Nouvelles connaissances sur le  bilan des gaz à effet de serre des biocarburants
La nouvelle méthodologie a également permis à M. Zah et à ses collègues d’éliminer « les faiblesses » de l’étude précédente. Ainsi, les chercheurs avaient sous-estimé en 2007 les effets de la transformation de surfaces naturelles, par exemple le défrichement de forêts tropicales, sur le bilan des gaz à effet de serre. L’étude actuelle montre en revanche que les biocarburants issus de surfaces défrichées génèrent habituellement plus de gaz à effet de serre que les carburants fossiles. Ceci est également valable pour la transformation indirecte de terres, c’est-à-dire lorsque des surfaces agricoles existantes sont utilisées pour la première fois pour produire des biocarburants, ce qui nécessite de défricher des forêts , afin de pouvoir maintenir la production de produits alimentaires ou de fourrage.

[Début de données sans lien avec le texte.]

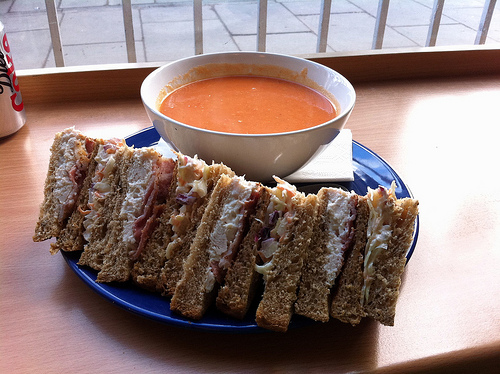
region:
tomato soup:
[186, 77, 293, 118]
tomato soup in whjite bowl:
[156, 57, 358, 157]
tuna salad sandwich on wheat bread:
[48, 141, 89, 243]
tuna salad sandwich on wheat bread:
[81, 140, 115, 261]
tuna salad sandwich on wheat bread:
[119, 157, 149, 278]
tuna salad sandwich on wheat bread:
[192, 176, 246, 316]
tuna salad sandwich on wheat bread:
[249, 189, 289, 314]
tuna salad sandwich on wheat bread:
[279, 199, 314, 340]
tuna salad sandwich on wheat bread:
[318, 183, 349, 320]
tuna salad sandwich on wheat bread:
[361, 191, 412, 329]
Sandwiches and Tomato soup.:
[34, 50, 420, 333]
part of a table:
[449, 51, 461, 63]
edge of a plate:
[221, 300, 228, 310]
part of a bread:
[213, 265, 251, 292]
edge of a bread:
[320, 265, 337, 301]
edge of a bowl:
[238, 99, 251, 161]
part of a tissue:
[318, 160, 338, 183]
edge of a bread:
[262, 293, 277, 328]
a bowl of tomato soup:
[141, 56, 383, 151]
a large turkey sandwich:
[18, 131, 445, 332]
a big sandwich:
[25, 128, 410, 337]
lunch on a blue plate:
[41, 55, 393, 341]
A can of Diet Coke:
[0, 18, 29, 136]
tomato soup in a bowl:
[133, 43, 375, 161]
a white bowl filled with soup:
[145, 50, 382, 173]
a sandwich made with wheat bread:
[20, 123, 415, 342]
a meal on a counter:
[37, 64, 497, 365]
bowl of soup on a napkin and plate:
[135, 25, 373, 172]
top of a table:
[480, 312, 491, 327]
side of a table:
[347, 339, 362, 365]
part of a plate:
[374, 166, 379, 181]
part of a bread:
[113, 202, 142, 282]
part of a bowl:
[252, 145, 261, 162]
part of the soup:
[223, 103, 229, 113]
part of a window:
[409, 57, 420, 75]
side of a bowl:
[271, 138, 294, 167]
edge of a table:
[409, 338, 420, 363]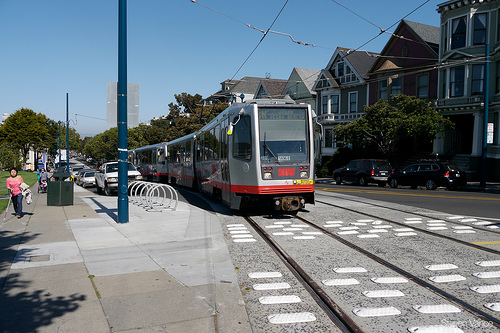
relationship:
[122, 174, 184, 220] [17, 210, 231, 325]
bike rack on sidewalk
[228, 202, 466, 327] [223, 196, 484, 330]
white rectangles on road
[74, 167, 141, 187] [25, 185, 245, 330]
cars parked beside sidewalk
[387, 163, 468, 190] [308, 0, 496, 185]
black car parked in front of houses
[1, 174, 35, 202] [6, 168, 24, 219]
pink shirt of lady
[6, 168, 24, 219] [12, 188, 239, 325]
lady walking down sidewalk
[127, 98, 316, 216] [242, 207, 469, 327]
car stopped on tracks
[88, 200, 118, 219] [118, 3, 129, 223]
shadow of blue pole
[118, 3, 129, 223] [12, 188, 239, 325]
blue pole on sidewalk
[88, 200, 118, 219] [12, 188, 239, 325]
shadow on sidewalk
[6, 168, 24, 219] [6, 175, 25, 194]
lady in pink shirt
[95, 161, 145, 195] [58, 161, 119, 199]
truck parked at curb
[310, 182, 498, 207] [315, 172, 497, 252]
yellow line on street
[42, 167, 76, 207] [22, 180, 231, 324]
garbage can on sidewalk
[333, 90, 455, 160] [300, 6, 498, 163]
tree in front of houses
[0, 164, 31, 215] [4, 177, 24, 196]
lady wearing pink shirt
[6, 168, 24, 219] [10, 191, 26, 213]
lady wearing blue jeans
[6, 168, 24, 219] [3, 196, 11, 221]
lady using cane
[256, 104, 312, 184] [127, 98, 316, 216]
front window of car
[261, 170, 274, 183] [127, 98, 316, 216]
left headlight of car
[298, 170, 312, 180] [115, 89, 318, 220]
right headlight of trolley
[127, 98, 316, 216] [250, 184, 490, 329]
car driving on tracks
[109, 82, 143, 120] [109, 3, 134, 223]
sign on blue pole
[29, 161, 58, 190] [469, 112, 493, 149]
signs on pole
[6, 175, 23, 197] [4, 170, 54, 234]
pink shirt on woman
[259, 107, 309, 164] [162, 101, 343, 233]
front window on train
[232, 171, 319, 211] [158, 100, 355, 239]
bumper on car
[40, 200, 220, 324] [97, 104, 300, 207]
sidewalk by train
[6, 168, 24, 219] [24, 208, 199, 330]
lady on sidewalk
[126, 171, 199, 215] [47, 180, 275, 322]
rack on sidewalk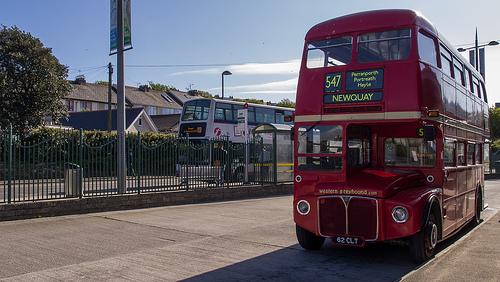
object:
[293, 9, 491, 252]
bus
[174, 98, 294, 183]
bus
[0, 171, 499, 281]
street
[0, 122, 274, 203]
fence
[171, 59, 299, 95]
clouds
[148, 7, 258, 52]
sky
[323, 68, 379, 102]
writing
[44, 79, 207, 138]
roof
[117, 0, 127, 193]
pole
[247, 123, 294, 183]
bus stop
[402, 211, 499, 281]
sidewalk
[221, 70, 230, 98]
street light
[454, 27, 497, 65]
street light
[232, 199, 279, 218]
lights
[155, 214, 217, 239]
lights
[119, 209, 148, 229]
lights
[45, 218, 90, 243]
lights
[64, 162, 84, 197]
trash can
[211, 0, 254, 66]
sky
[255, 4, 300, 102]
sky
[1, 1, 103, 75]
sky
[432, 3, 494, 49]
sky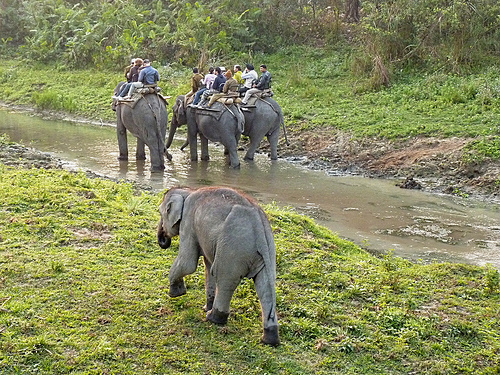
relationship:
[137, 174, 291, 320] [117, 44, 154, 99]
elephant following man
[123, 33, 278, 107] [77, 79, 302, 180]
people riding elephants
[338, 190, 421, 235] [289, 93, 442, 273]
lush with river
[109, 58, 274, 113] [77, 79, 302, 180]
tourists riding elephants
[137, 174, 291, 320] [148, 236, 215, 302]
elephant has feet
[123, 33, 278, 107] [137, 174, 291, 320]
people riding elephant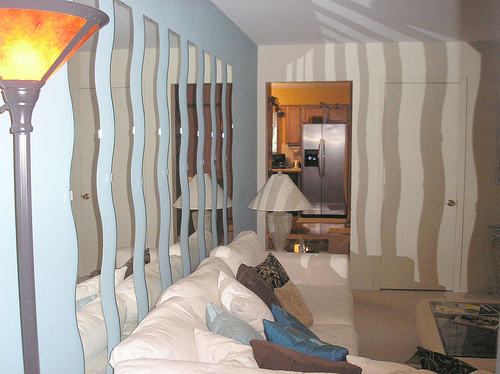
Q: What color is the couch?
A: White.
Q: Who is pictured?
A: No one.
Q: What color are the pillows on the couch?
A: Blue, white, black and brown.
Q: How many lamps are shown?
A: Two.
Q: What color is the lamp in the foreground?
A: Orange and black.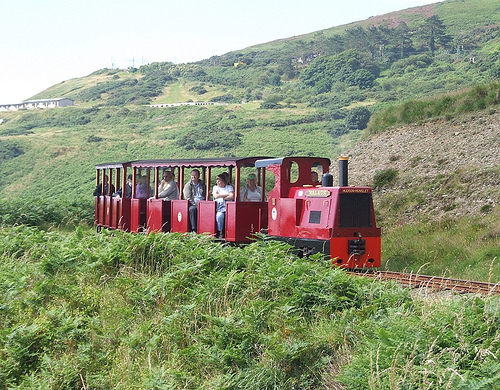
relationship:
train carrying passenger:
[92, 155, 381, 274] [210, 173, 234, 216]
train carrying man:
[92, 155, 381, 274] [182, 168, 206, 232]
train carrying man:
[92, 155, 381, 274] [149, 170, 180, 203]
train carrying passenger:
[92, 155, 381, 274] [127, 166, 152, 197]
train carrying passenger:
[92, 155, 381, 274] [90, 169, 114, 195]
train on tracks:
[92, 155, 381, 274] [286, 251, 494, 303]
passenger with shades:
[211, 174, 234, 238] [212, 174, 224, 184]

En revanche, des effets positifs peuvent être obtenus lorsque la culture de plantes énergétiques augmente la teneur des sols en carbone, par exemple par la culture de palmiers à huile sur des pâturages inutilisés en Colombie ou par des plantations de jatropha en Inde et en Afrique orientale grâce auxquelles des terres désertifiées peuvent à nouveau être rendues cultivables. « Malgré tout, on ne peut pas parler du jatropha comme d’une ‘plante miraculeuse’, car son bilan écologique dépend considérablement de la pratique agricole sur place et de l’utilisation antérieure des terres », commente M. Zah. C’est pourquoi chaque (nouveau) biocarburant doit être examiné séparément et de manière très précise.

À quoi faut-il faire attention dans la production de biocarburant ?
Bien que le diable soit dans les détails, cette nouvelle étude permet d’émettre quelques recommandations générales:

  • Il faut éviter de défricher des forêts et de la brousse afin d’y cultiver des plantes énergétiques ; cela aggrave considérablement le bilan des gaz à effet de serre, entraînant des conséquences nettement plus négatives sur l’environnement en général.
  • Si des surfaces agricoles sont utilisées pour la production de biocarburants, il faut empêcher autant que possible la transformation indirecte des terres, par exemple par l’obligation de prouver que la production déplacée ne provoquera aucun effet indirect grâce à une intensification de la culture.
  • L’utilisation énergétique de matières résiduelles de l’agriculture et de l’exploitation forestière, telles que la paille, les déchets verts ou le bois résiduel, s’avère favorable - mais seulement si ces matières ne sont pas déjà utilisées ailleurs, ou si leur retrait du cycle naturel ne diminue pas la fertilité des sols et la biodiversité.